What the exercise asks — Pick out and copy every line of the data below that contains the word "determined".

Extracted records:
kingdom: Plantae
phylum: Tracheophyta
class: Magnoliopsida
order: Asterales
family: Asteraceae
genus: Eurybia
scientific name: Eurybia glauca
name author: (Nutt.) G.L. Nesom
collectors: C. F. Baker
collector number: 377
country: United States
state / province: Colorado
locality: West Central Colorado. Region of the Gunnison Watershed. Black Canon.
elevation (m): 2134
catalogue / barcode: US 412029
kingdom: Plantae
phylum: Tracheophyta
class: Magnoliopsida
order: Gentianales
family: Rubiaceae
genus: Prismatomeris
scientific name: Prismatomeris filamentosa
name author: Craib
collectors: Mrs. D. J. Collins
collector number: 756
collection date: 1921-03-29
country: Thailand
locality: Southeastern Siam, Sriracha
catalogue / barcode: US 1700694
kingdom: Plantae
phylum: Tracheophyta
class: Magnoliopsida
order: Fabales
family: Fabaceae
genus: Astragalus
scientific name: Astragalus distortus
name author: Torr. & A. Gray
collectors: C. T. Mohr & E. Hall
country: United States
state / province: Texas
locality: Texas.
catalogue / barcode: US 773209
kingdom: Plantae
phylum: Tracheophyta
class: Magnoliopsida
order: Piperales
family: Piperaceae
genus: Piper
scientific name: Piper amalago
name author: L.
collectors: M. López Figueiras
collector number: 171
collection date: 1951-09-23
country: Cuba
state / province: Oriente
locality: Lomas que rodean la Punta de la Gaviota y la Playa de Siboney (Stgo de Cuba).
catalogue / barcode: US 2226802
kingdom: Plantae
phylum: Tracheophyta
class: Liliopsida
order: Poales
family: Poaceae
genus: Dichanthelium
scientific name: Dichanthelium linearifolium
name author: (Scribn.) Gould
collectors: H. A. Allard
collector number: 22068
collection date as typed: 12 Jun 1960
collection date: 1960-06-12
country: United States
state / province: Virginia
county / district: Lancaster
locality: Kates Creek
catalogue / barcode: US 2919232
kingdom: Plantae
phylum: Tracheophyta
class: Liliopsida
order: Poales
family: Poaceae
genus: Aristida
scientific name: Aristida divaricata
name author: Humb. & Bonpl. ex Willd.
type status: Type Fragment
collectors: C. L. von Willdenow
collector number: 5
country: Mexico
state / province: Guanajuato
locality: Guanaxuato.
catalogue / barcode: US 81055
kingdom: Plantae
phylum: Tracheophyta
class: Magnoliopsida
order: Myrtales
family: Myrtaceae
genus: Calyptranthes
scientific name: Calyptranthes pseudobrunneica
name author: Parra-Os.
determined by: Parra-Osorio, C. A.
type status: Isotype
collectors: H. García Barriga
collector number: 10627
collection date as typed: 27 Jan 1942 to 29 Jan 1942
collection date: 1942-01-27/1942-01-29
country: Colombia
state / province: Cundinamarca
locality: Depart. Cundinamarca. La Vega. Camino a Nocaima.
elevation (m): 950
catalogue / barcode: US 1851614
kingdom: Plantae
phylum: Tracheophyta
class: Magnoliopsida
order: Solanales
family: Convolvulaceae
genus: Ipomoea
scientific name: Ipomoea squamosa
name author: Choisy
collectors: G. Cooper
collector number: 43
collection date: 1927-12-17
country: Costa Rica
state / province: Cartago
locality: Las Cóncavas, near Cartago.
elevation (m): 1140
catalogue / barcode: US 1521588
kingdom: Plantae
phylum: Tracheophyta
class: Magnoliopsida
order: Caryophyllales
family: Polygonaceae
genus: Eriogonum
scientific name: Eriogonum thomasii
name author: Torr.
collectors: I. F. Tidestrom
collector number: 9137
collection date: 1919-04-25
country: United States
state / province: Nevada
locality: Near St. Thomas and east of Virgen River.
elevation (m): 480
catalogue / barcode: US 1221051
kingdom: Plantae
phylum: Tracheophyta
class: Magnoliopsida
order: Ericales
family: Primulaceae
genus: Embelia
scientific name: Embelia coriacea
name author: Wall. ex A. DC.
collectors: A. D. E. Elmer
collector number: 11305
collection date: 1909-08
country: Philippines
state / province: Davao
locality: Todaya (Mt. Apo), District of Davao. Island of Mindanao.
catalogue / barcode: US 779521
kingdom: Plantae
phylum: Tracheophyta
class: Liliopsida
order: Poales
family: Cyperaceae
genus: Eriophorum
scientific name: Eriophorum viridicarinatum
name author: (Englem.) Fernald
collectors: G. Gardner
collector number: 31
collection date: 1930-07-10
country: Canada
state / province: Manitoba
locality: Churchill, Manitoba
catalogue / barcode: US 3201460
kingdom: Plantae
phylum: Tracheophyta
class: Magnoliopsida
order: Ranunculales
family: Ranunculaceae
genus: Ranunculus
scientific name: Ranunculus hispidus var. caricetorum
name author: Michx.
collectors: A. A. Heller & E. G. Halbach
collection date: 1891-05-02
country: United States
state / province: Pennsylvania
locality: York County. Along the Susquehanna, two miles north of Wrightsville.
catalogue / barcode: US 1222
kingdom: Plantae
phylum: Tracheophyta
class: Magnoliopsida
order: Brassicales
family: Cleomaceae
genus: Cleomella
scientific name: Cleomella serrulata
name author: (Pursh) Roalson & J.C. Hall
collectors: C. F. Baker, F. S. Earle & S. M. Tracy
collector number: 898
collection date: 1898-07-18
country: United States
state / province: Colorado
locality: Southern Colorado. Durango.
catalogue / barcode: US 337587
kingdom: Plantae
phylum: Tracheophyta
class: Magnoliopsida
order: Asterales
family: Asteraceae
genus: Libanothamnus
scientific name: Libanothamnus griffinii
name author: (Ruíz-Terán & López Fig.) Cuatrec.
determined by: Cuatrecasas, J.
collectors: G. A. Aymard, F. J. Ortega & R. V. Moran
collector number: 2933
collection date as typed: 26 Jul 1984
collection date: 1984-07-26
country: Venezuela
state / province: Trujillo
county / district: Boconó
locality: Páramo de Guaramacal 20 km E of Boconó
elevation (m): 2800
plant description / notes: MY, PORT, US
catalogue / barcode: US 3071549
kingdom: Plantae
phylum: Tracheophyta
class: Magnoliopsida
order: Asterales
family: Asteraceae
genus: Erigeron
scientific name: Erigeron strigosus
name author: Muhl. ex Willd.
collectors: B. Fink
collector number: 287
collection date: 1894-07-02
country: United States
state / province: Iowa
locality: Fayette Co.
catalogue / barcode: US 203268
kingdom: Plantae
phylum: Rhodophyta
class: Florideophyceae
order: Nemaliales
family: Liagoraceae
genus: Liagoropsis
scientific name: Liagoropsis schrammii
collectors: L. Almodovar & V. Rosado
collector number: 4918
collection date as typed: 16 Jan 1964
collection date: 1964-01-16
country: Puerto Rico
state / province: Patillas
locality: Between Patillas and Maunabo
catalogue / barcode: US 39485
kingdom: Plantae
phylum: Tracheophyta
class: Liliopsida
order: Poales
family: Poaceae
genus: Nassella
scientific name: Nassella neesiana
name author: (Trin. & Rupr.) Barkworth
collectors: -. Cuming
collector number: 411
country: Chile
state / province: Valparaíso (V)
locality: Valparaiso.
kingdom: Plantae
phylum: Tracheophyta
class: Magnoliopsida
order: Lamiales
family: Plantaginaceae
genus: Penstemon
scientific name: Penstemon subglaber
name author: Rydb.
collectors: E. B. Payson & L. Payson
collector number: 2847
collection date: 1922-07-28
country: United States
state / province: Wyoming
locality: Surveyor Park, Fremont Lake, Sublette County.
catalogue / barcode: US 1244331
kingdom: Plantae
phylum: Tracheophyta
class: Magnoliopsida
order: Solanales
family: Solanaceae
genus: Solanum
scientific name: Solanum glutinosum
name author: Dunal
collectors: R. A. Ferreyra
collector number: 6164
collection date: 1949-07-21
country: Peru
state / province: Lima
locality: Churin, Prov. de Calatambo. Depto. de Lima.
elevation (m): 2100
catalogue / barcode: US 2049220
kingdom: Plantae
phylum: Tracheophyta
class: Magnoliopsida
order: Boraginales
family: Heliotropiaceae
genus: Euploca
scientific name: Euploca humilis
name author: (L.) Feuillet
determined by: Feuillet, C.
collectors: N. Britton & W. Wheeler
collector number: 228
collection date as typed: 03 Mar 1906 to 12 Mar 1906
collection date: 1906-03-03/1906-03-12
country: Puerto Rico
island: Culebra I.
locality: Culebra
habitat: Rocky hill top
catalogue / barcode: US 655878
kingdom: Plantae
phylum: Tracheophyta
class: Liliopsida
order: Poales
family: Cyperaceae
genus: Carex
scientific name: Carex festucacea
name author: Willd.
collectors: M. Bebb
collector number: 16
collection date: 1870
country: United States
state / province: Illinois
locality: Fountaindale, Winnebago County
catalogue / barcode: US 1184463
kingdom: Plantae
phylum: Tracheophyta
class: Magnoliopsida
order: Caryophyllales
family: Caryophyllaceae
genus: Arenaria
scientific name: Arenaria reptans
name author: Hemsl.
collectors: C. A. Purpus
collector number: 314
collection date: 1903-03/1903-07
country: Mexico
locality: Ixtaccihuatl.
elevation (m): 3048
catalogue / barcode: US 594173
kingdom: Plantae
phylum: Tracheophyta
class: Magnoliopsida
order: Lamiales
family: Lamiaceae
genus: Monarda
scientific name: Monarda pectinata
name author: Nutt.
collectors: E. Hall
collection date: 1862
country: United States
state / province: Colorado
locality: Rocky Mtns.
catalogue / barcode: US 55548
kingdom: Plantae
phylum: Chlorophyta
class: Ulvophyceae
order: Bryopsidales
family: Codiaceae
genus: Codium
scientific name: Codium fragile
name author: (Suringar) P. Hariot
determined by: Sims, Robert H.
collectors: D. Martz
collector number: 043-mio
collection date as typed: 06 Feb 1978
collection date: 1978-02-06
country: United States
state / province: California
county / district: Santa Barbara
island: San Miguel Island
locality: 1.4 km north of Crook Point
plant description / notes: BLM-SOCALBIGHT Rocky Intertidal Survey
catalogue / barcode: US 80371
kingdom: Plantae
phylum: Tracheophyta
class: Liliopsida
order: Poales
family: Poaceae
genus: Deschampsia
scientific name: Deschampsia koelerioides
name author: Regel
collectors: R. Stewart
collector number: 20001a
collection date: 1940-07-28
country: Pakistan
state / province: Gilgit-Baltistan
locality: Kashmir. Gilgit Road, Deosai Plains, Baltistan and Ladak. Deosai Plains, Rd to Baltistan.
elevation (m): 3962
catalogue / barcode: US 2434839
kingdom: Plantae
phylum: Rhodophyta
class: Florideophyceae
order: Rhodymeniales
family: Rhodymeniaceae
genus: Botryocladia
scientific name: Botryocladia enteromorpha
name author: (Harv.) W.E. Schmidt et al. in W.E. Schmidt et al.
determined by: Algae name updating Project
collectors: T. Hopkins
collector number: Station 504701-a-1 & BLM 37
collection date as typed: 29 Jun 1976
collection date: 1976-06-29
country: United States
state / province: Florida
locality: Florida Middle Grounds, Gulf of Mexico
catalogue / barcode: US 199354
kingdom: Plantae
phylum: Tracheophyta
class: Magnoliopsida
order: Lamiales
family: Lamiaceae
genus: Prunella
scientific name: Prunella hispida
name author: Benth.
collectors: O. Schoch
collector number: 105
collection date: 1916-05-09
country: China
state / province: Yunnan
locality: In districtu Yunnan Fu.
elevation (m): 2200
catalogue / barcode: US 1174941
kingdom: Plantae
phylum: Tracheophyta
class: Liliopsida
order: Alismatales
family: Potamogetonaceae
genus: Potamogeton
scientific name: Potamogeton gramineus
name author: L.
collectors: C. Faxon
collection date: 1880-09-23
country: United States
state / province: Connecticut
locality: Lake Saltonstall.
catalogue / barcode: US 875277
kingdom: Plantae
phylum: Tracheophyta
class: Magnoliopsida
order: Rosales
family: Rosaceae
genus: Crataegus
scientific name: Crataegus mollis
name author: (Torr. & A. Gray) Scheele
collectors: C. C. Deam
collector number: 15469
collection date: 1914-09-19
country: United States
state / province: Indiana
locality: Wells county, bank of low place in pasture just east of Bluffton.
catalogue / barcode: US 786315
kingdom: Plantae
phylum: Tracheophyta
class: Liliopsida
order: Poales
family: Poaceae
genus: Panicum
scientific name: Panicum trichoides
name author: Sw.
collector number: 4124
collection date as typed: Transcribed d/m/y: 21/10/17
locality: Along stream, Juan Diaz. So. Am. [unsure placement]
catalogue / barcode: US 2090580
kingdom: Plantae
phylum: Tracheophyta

Completed task —
determined by: Parra-Osorio, C. A.
determined by: Cuatrecasas, J.
determined by: Feuillet, C.
determined by: Sims, Robert H.
determined by: Algae name updating Project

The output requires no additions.